On the other hand, a higher frequency among non-smokers has been reported in UC (28) as in our study, where smoking cigarettes was a protective factor; other authors have also described a beneficial effect of smoking on UC (29). However, therapeutic studies using oral nicotine or nicotine patches have not reported the expected beneficial results, as the role of the smoker's anxiety in the triggering of disease activity is usually overlooked. Because of these reasons, and keeping in mind the deleterious effects of tobacco on health (risk factor for malignant neoplasms, respiratory or cardiovascular diseases, etc.), start smoking or renew a smoking habit should not be recommended to patients with UC.

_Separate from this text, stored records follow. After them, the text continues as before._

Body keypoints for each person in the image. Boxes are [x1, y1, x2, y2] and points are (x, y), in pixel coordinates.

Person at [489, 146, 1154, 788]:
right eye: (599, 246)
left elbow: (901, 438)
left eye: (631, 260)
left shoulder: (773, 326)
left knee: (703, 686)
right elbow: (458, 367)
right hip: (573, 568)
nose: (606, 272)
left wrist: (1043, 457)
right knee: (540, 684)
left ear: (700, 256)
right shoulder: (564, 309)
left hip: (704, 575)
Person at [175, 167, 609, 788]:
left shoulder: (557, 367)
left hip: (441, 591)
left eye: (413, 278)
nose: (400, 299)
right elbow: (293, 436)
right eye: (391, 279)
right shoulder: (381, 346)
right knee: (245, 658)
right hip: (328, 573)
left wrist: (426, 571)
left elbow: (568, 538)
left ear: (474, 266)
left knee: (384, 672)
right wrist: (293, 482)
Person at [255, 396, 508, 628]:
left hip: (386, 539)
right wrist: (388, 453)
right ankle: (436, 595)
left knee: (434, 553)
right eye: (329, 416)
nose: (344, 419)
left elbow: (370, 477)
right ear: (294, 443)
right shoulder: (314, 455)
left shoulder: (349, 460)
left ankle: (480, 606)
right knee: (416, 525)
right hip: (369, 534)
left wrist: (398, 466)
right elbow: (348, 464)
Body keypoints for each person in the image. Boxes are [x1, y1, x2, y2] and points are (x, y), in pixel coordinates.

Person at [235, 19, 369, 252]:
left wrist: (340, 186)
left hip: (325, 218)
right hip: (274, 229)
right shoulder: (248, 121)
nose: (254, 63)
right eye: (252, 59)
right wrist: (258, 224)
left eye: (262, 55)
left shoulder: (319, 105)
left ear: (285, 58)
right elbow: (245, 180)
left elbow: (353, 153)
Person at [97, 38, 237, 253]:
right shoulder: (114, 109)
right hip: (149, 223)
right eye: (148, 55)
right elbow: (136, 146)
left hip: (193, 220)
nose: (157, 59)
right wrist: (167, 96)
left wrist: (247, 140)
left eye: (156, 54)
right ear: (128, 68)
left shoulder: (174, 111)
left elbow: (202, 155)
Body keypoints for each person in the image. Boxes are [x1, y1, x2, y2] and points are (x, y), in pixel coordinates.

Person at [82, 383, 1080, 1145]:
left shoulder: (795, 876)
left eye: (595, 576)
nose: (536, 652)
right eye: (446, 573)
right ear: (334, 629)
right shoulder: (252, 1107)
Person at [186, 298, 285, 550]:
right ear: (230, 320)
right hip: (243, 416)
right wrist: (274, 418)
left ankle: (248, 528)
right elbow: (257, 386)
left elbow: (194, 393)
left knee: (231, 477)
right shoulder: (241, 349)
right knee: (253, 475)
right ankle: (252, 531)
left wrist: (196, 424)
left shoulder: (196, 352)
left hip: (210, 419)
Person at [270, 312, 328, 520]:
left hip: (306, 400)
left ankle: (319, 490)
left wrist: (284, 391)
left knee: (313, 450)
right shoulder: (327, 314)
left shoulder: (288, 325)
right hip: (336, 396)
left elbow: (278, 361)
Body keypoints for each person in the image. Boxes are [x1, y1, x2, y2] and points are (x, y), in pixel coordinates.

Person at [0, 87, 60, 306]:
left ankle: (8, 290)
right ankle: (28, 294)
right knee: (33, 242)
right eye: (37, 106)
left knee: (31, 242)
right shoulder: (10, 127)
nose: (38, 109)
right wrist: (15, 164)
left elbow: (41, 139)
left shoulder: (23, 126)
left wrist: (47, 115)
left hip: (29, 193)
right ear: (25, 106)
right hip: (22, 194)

With respect to the relationship between appendicectomy and IBD, Rutgeerts et al. (30) pointed out that appendicectomy is a protective factor for UC. Later studies come to similar conclusions, thus establishing the hypothesis that the appendix may represent a risk factor for UC because of its role on the intestinal immune system (31).
As for the smoking habit, the opposite has been described in CD, with a positive relationship between appendicectomy and CD (32). However, in their wide case-control study, Russel et al. (31) demonstrated that previous appendicectomy in this disease was probably due to a false appendicitis diagnosis in missdiagnosed CD.
Because of that, further studies are necessary to clarify the relationship between appendicectomy and IBD. In our study we have found a higher percentage of appendicectomy in patients diagnosed with CD in comparison with those with UC. This association was especially marked in patients in the fistulizing group. This association was statistically significant in the univariate analysis but of less value in the multivariate analysis. This is due to the effect of the smoking habit and the small number of patients. If this number had been higher, this percentage would have maintained statistical significance as an independent risk factor for CD. Thus, these results need to be confirmed by new studies including a greater number of cases.
In this study, we also found a percentage of family association in IBD similar to that in other series in our environment, as well as a higher morbidity in CD compared with UC that is based on the increased requirements these patients have regarding immunosuppressive and biologic therapies and/or surgical procedures. Nevertheless, mortality among our patients during follow-up has been practically nil -with the exception of the complication pointed out in the results (11)- which translates into an excellent lifelong prognosis for these patients.
In conclusion, with this study we tried to communicate our results and experience regarding IBD in our sanitary area, highlighting the uniformity of distribution of the disease in connection with types and sex, and with incidence rates similar to those in other more urban, more economically developed regions. Our study, we also show an incidence of UC below that of CD in spite of the rural character of our area. Therefore, the North-South gradient is not really so important, which has deeply relevant epidemiological implications; since it makes mandatory a restatement of geographical situation as an epidemiological factor, despite it is accepted by many authors.